Asked how the judiciary, especially in Africa, could be salvaged from corruption, Mr. Wallace did not mince words recommending transparency and ethical code for the courts.
“As long human beings remain human, we are going to watch out for corruption in the judiciary. My view is: Since we live in a corrupt society, we cannot expect the judiciary not to be affected by power or influence,” he said.
Mr. Wallace recalled his encounter with a one-time Chairman of the Senate Committee on Judiciary during his stint in Nigeria, shortly after the exit of the military and the coming of democracy in 1999.
“I went to see the Chair of the Senate Committee on Judiciary. He asked what should be in the constitution on the judiciary. I said what to do is to raise the pay of the judges. And he said: Don’t they have enough from bribery? And I told him everything should be done to shield judges from corrupting influences,” he said.
“There must be a system that protects judges from outside influences. The judges should be fair. They should have the opportunity to call people to answer to charges without fear of any action against them for doing that.
“They should be transparent. The people on the outside have to see what is going on inside.
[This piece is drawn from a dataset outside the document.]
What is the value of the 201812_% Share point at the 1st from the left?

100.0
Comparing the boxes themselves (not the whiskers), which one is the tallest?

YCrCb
That is because the decisions of the judiciary are enforced when people believe they were arrived at fairly and transparently.
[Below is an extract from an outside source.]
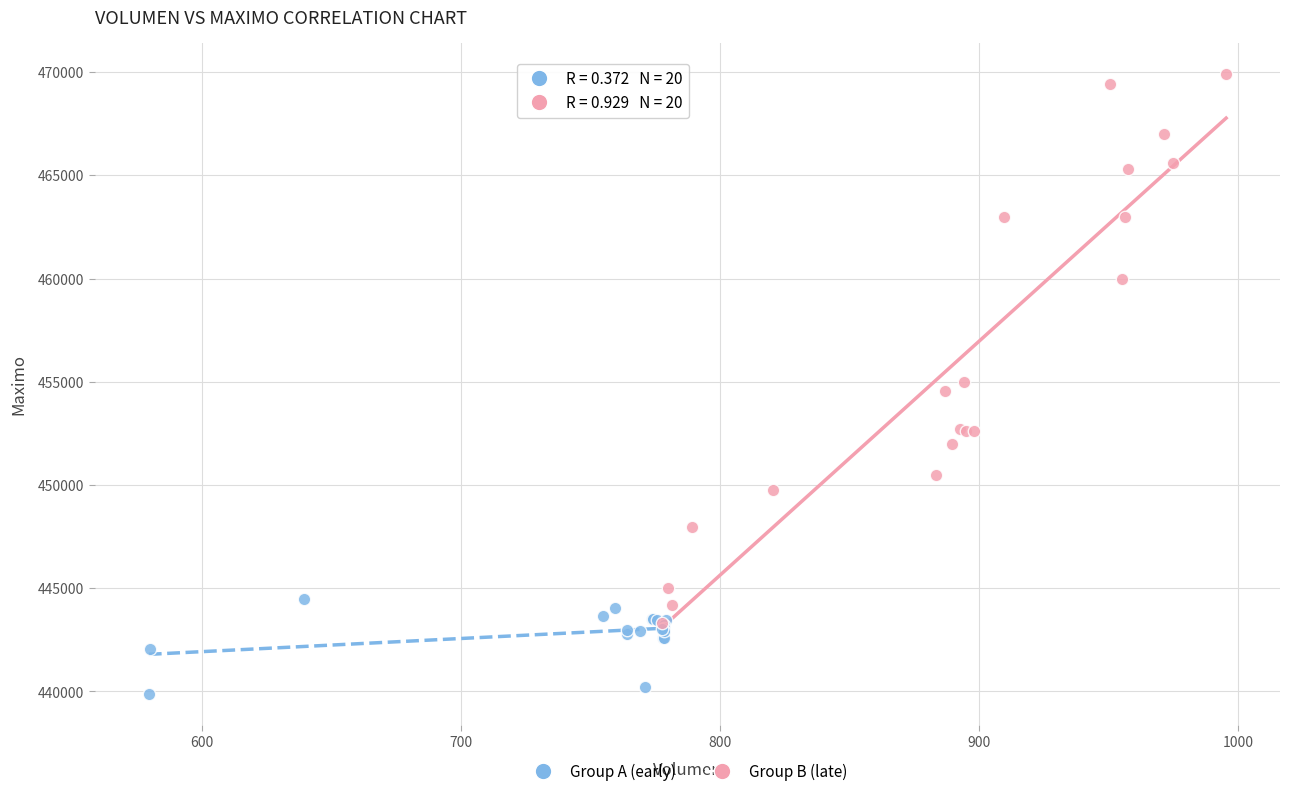

Which series has the widest spread of Y values?

Group B (late)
“Transparency is the only protection the judge has. That is the only thing that tells the people what they are doing with the court system to earn their trust. The judiciary should have ethics of court that would encourage the judges to be honest and live above reproach,” he explained.
Dream come true
The trip to America, the land of big dreams, big cars, big roads and big buildings, was a dream come true. The biggest experience was the opportunity to meet warm hearted people, whose lives were shaped by the gains of transparency and accountability.
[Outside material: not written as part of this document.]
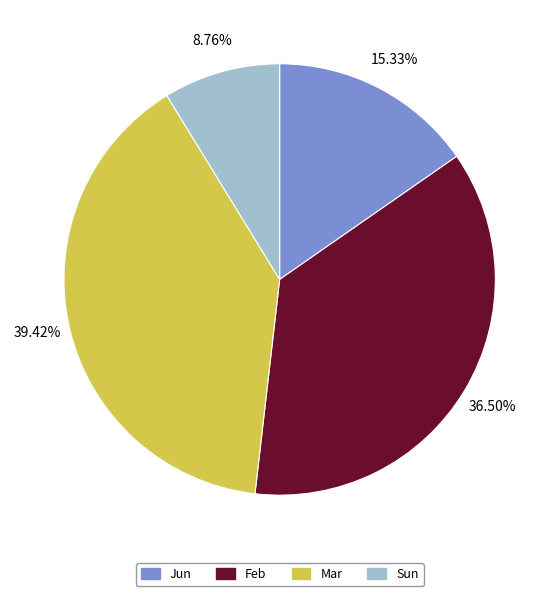

Does any single category account for the majority?

No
I felt like home everywhere we went. I came across people always ready to open their arms and hearts to accommodate visitors.
In Concord, the tiny community in New Hampshire, located few kilometers from Boston and Manchester, a volunteer activity at the New Hampshire Food Bank was fun.
The small garden, run by Jason Rivers, supplies fresh produce donated to some of the over 170,000 poor families and organisations in need of food in the town.
My visit to the home of Ed Naile, the director, Coalition of New Hampshire Taxpayers, and his wife, Debbie in Deering, a Manchester suburb, gave a feel of real American hospitality.
The Newseum in Washington D.C. brought exhilarating reminders about the milestones in the media evolution, from the birth of radio and television, to the advent of technologies of the present and the future.
In Chicago, the reception by Dan Goff, with wife, Samira, and children in their home stirred my soul, leaving unforgettable feeling. Lunch with Randy Ashley and her family at their Flatlanders Dream Dairy farmhouse in Freeport, Illinois, was great.
The meetings with Illinois State Representative, Brian Stewart, and City of Freeport Mayor, Jodi Miller, were awesome.
Memories of the last supper in America in the home of the executive director, Freeport Area International Visitors Council, Kerrylyn Rodriguez, and her family remain as green as the sprawling farmlands of Illinois.
The trip brought home a charter for the formation of Transparency Africa, a network of groups committed to promoting transparency, accountability and good governance in the continent.